Of course, the press corps, bought it hook, line and sinker, a fawning over McCain's supposed international leadership that continues to this day. After announcing that "Georgia dominates the Sunday shows," Politico on August 17, 2008 declared, "McCain reopens the national security gap."

There was, of course, a problem with John McCain's dangerously reckless bellicosity on behalf of Georgia, "this small democracy, far away from our shores, [which] is an inspiration to all those who cherish our deepest ideals."

He was wrong.

In the fall of 2009, a report commissioned by the Council of the European Union found that Georgia "started unjustified war." While the EU analysis placed blame on both Tbilisi and Moscow for what transpired, it rejected the Georgian government's explanation that the attack was defensive. As the BBC reported:

"The shelling of Tskhinvali (the South Ossetian capital) by the Georgian armed forces during the night of 7 to 8 August 2008 marked the beginning of the large-scale armed conflict in Georgia," the report says.

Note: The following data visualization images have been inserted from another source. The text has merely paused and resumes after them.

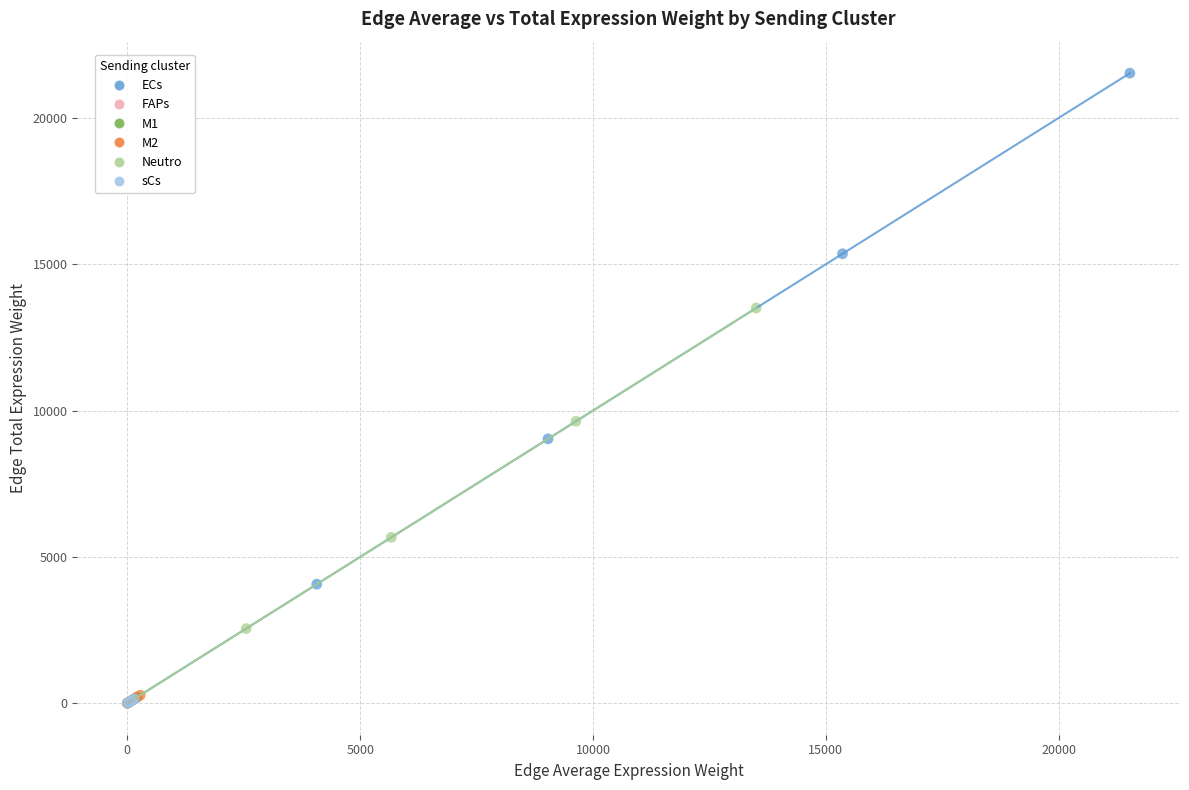

Which series has the largest Y range (max minus min)?

ECs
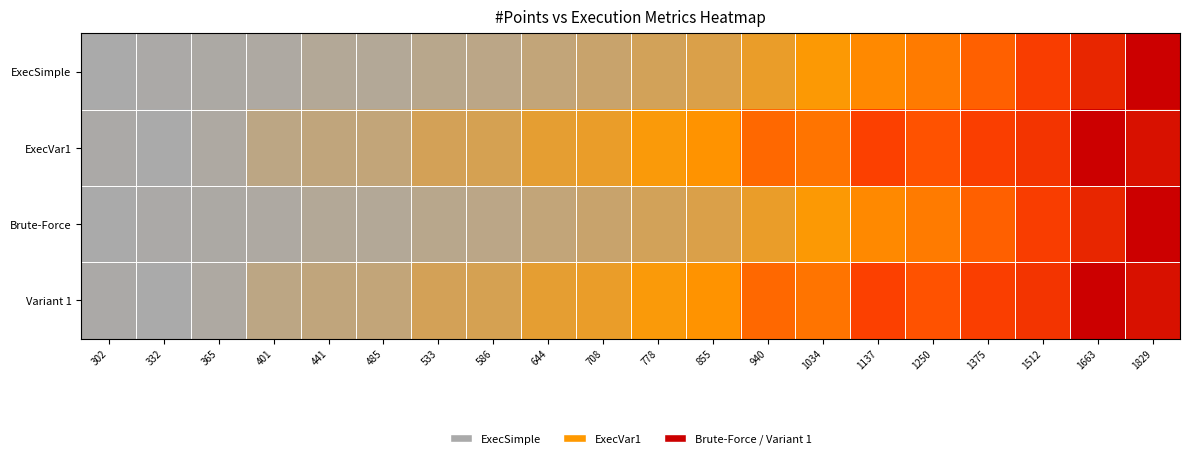

What is the maximum value shown in the chart?

1.0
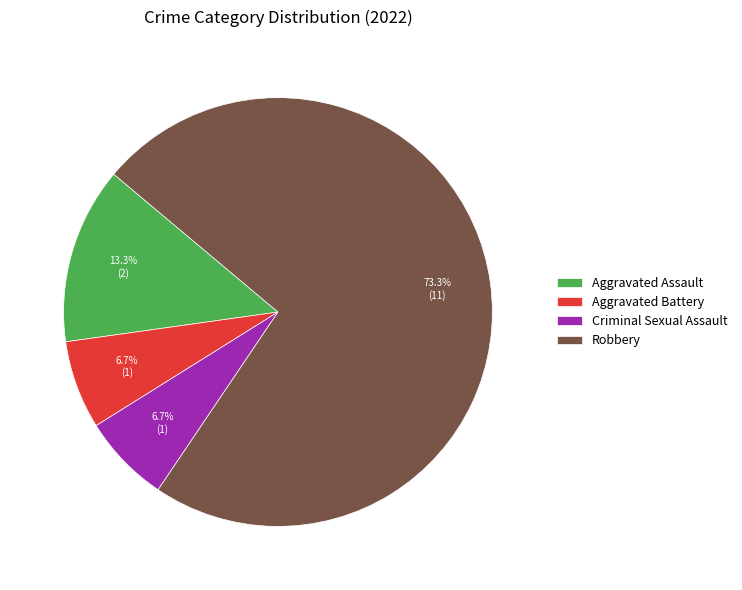

Is Robbery the majority of the pie?

Yes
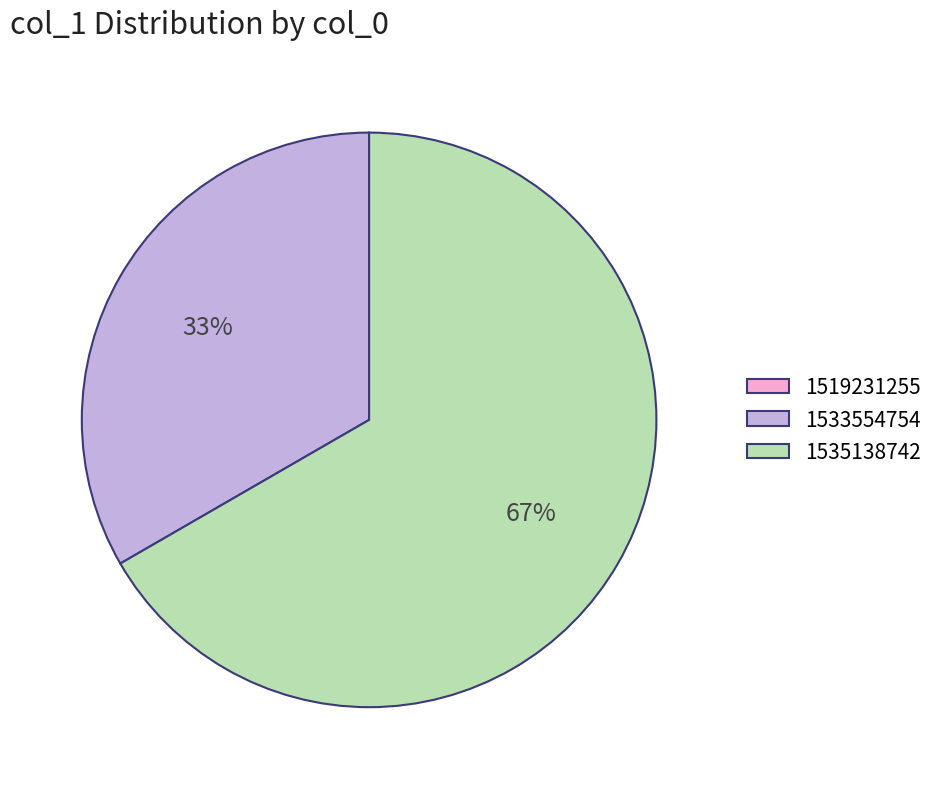

What is the ratio of the value at 1533554754 to the value at 1535138742?

0.5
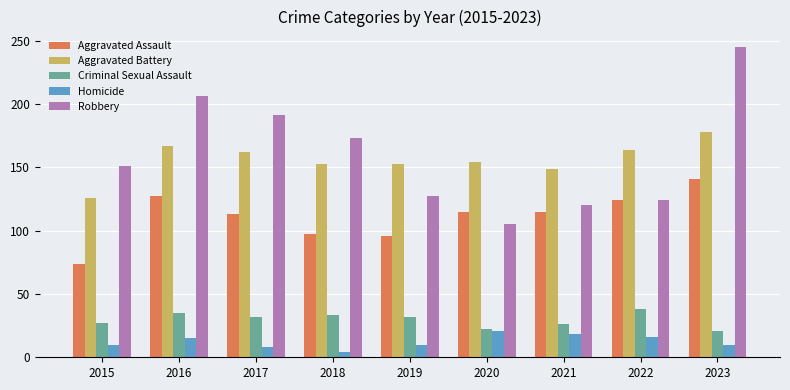

Read the Homicide value at 2021, to the nearest 5.

20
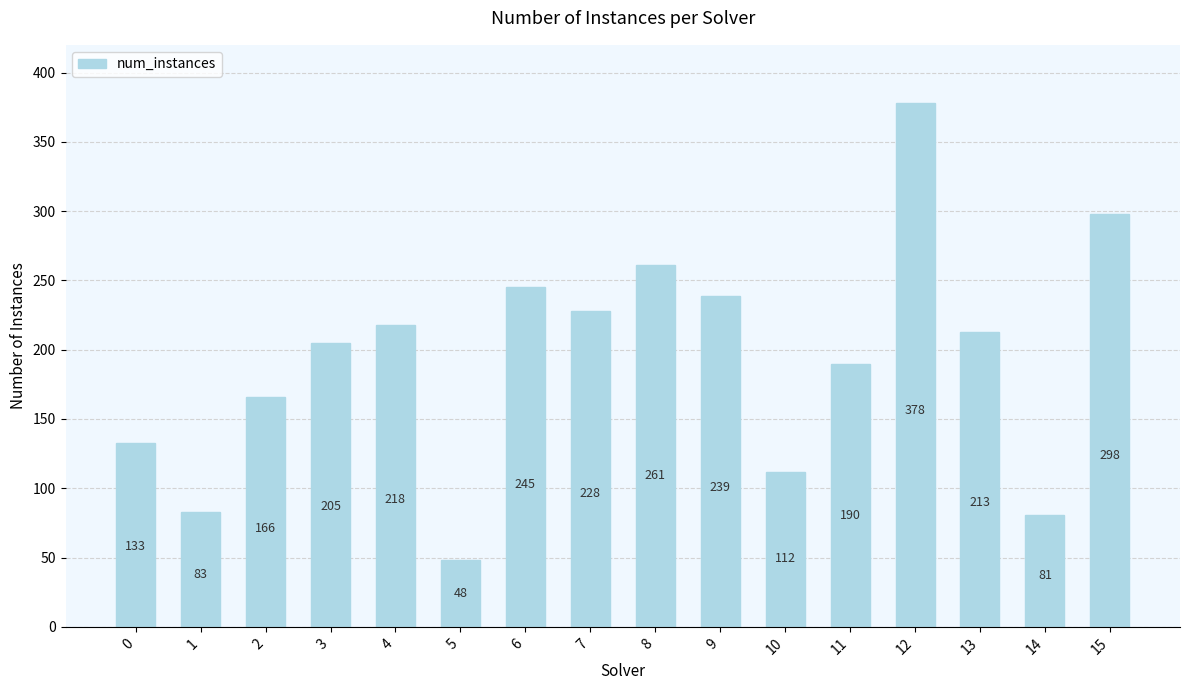

How many data points are less than 213?

8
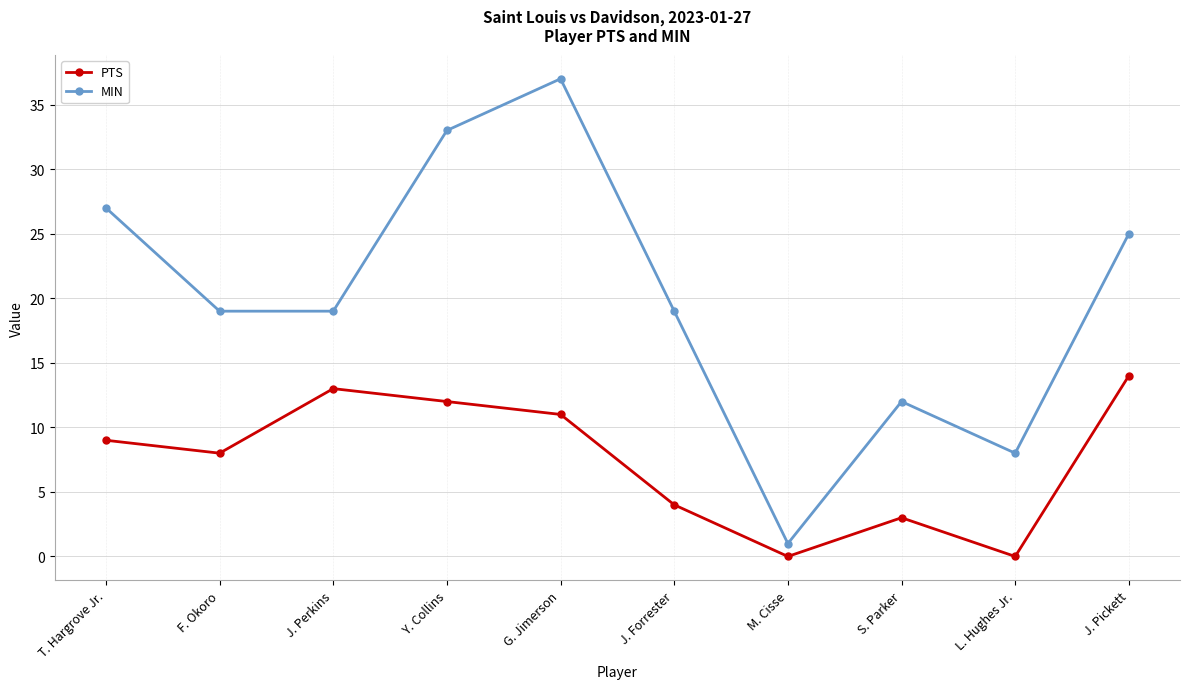

What is the difference between the second highest and minimum values in the PTS series?

13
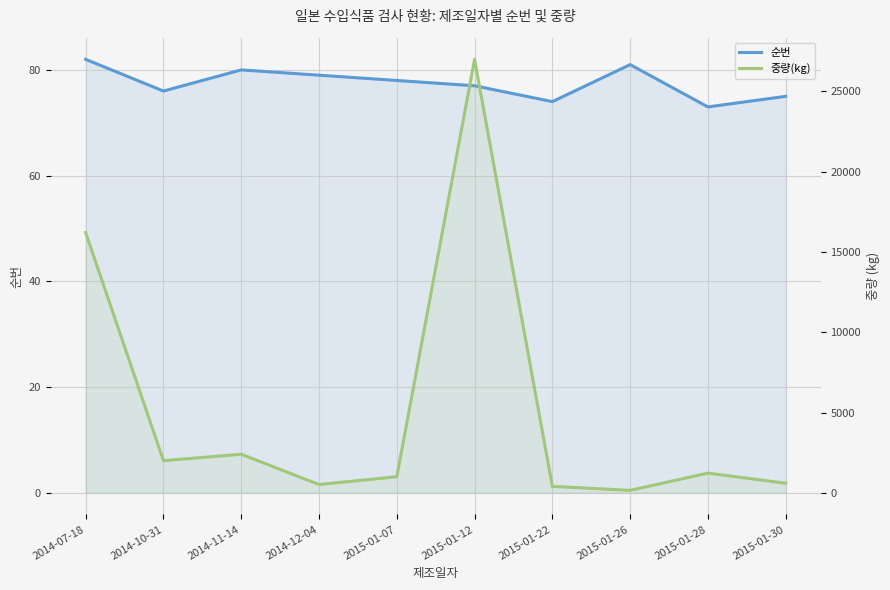

What is the average value of the 순번 series?

78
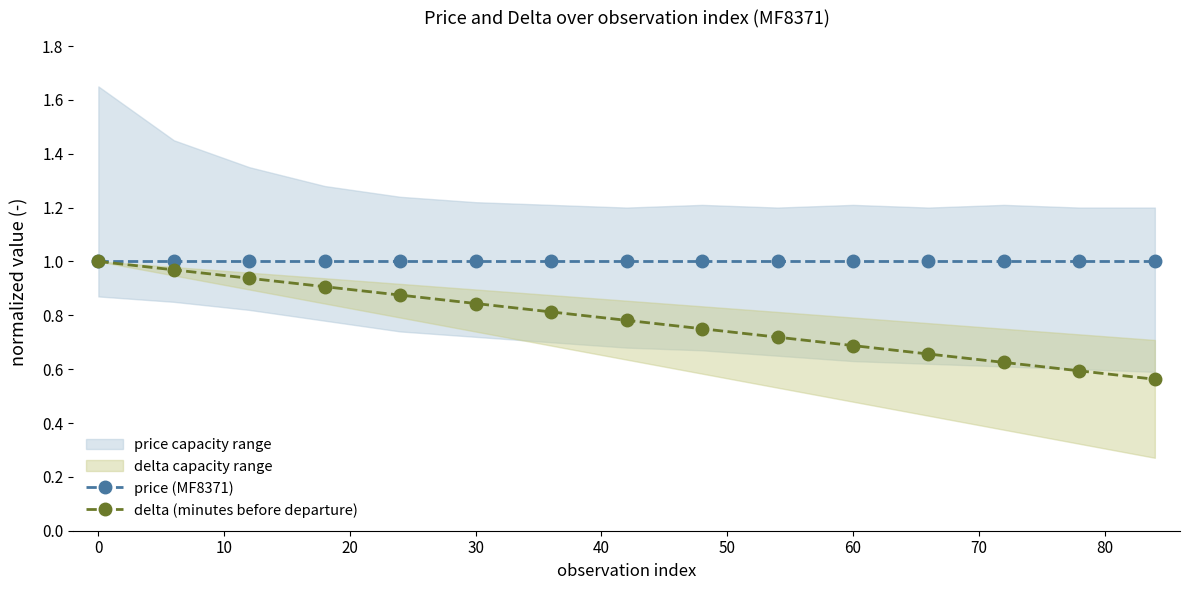

What is the maximum value shown in the chart?

1.0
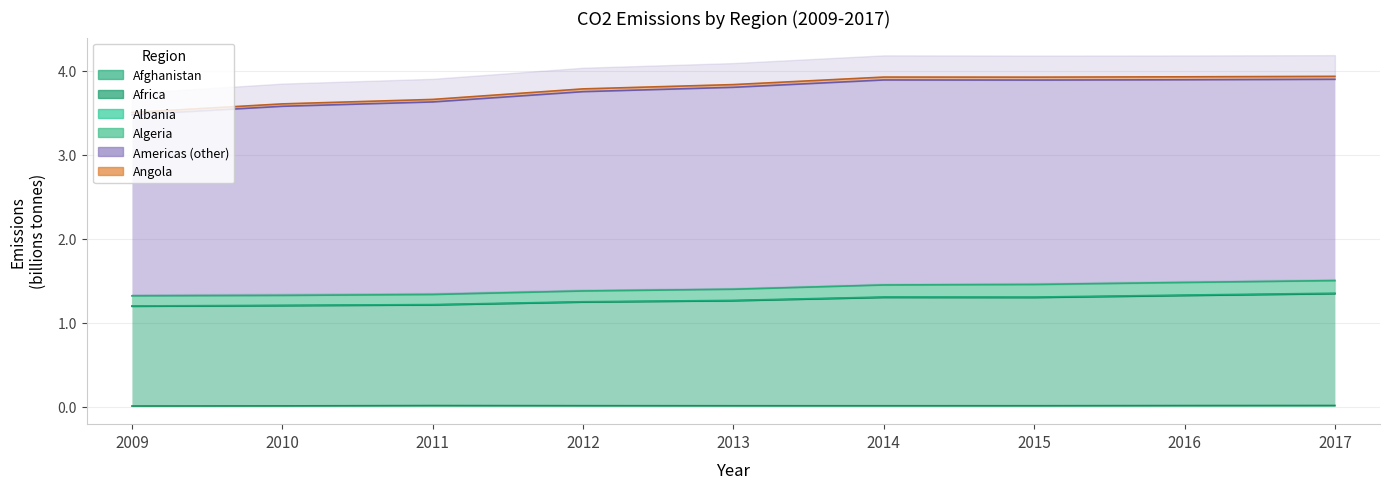

Which series has the largest range (max minus min)?

Angola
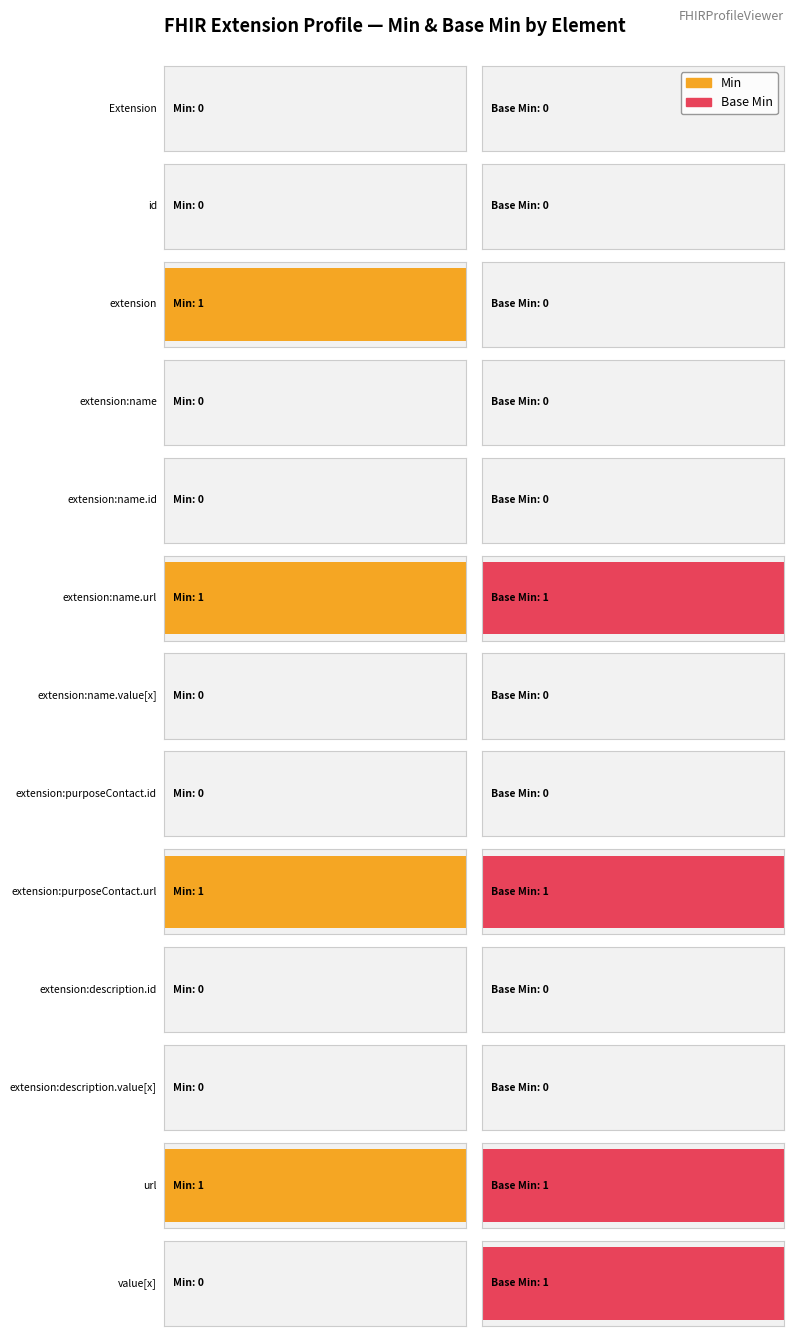

Rank the series at Extension.url from lowest to highest value.

Min, Base Min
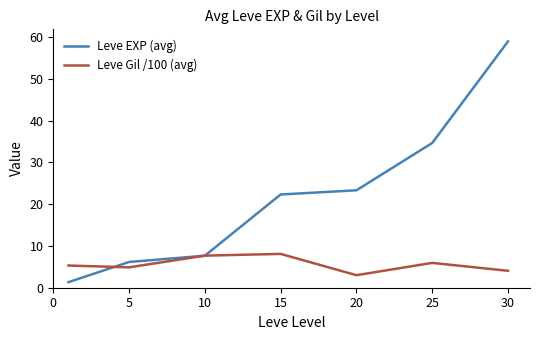

How many values in the Leve EXP (avg) series are below 22?

3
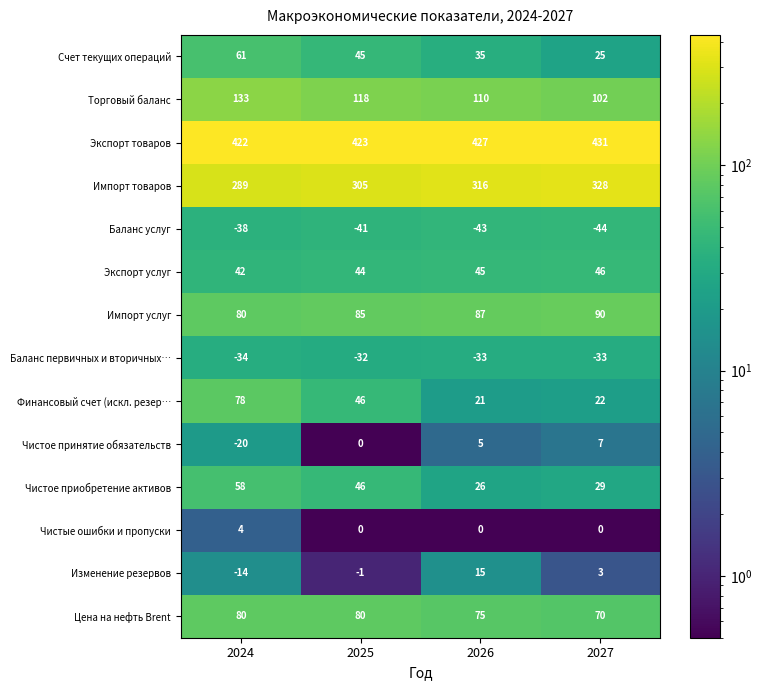

What is the greatest value displayed?

431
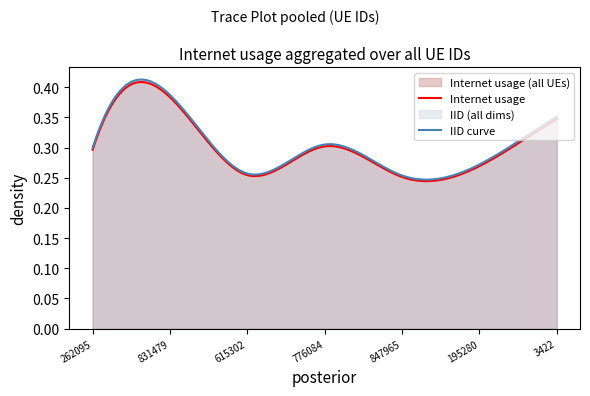

What is the average value?

0.3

It adds later: "There is the question of whether [this] use of force... was justifiable under international law. It was not."

While Georgia protested those conclusions, Commissioner Jorg Himmelreich described in the New York Times "the decisive role that the United States played before, during and after the conflict." By late 2010, revelations from U.S. diplomatic cables released by Wikileaks showed that "Washington relied heavily on the Saakashvili government's accounts of its own behavior."

Mercifully, few in the U.S. listened to McCain or his grandstanding. But in January 2010 ceremony in Tbilisi, John McCain was honored as a national hero by the country he put first - Georgia.

But that was then and this is now. And now, John McCain doubtless believes, today we're all Libyans.